Exercise instructions: Please state which disease the Galton article says killed 70,000 Britons each year at the beginning of the Twentieth Century.

Halliday Sutherland

"A born writer, especially a born story-teller. Dr. Sutherland, who is distinguished in medicine, is an amateur in the sense that he only writes when he has nothing better to do. But when he does, it could hardly be done better." G.K. Chesterton.

Galton

Recent articles in The Guardian and the Daily Mail described a controversial decision at University College London (UCL) to name a building after Sir Francis Galton, the founder modern eugenics. Both papers present British eugenics as a distasteful, but victimless, idea. It wasn’t and, as I will explain, tens of thousands of Britons died as a result of British eugenics.

Each article quotes a senior lecturer at King’s College who objected to the linking of Galton’s eugenics with Nazi atrocities:

“You’ve got to understand the figure in the context of the time in which he was working. To link him with the Nazis is an horrific sentimentalist slur.”

Niall McCrae, a senior lecturer at King’s College London quoted in The Guardian 6th December 2018.

Maybe so, but there is a link between Galton’s eugenic idea and British deaths from tuberculosis long before the Nazis came to power. Galton’s influence on the British medical and scientific establishments can be seen in the attitudes of Galton’s protege and biographer, Karl Pearson, professor of eugenics at UCL and Sir James Barr, a member of the Eugenics Education Society and President of the British Medical Association.

British deaths are overlooked perhaps because eugenists didn’t have to create the means and infrastructure to kill their victims. Their lethal agent was tuberculosis, a disease that killed 70,000 Britons each year, mainly among the poor, at the beginning of the Twentieth Century.

Is it fair to blame eugenists for tuberculous deaths? When a disease can be neither prevented nor cured, no, because amoral nature is responsible. On the other hand, once a disease becomes preventable and curable, the baton of responsibility is passed to the morality of man.

Karl Pearson’s statistical studies of tuberculosis did much to reinforce the view that the disease was an hereditary rather than an infective condition. In 1912, he said that the “cure” for the disease was to breed out the tuberculous stocks:

“The bulk of the tuberculous belong to stocks which we want ab initio to discourage. Everything which tends to check the multiplication of the unfit, to emphasize the at the fertility of the physically and mentally healthy, will pro tanto aid Nature’s method of reducing the phthisical death-rate.”

Stored items:

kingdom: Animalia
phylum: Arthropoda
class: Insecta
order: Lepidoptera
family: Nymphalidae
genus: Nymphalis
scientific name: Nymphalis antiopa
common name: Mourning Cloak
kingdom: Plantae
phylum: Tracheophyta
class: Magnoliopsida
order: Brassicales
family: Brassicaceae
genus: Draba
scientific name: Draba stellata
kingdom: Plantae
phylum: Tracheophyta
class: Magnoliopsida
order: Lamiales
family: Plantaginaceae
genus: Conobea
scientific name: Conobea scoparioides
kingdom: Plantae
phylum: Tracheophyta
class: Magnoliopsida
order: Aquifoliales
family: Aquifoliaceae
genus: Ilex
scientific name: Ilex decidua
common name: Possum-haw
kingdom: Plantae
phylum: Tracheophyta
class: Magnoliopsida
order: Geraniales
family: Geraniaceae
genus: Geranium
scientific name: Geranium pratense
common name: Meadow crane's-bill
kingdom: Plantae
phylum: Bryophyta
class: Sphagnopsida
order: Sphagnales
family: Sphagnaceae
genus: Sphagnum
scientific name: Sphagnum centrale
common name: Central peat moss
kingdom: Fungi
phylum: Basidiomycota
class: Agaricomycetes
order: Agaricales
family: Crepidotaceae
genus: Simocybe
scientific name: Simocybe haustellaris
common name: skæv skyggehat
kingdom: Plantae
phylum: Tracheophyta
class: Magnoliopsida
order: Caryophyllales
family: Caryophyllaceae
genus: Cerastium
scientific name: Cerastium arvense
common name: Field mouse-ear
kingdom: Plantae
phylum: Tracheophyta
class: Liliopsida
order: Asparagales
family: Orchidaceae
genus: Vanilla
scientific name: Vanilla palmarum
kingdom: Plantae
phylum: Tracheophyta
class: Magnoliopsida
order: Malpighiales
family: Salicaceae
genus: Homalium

Task result: Tuberculosis.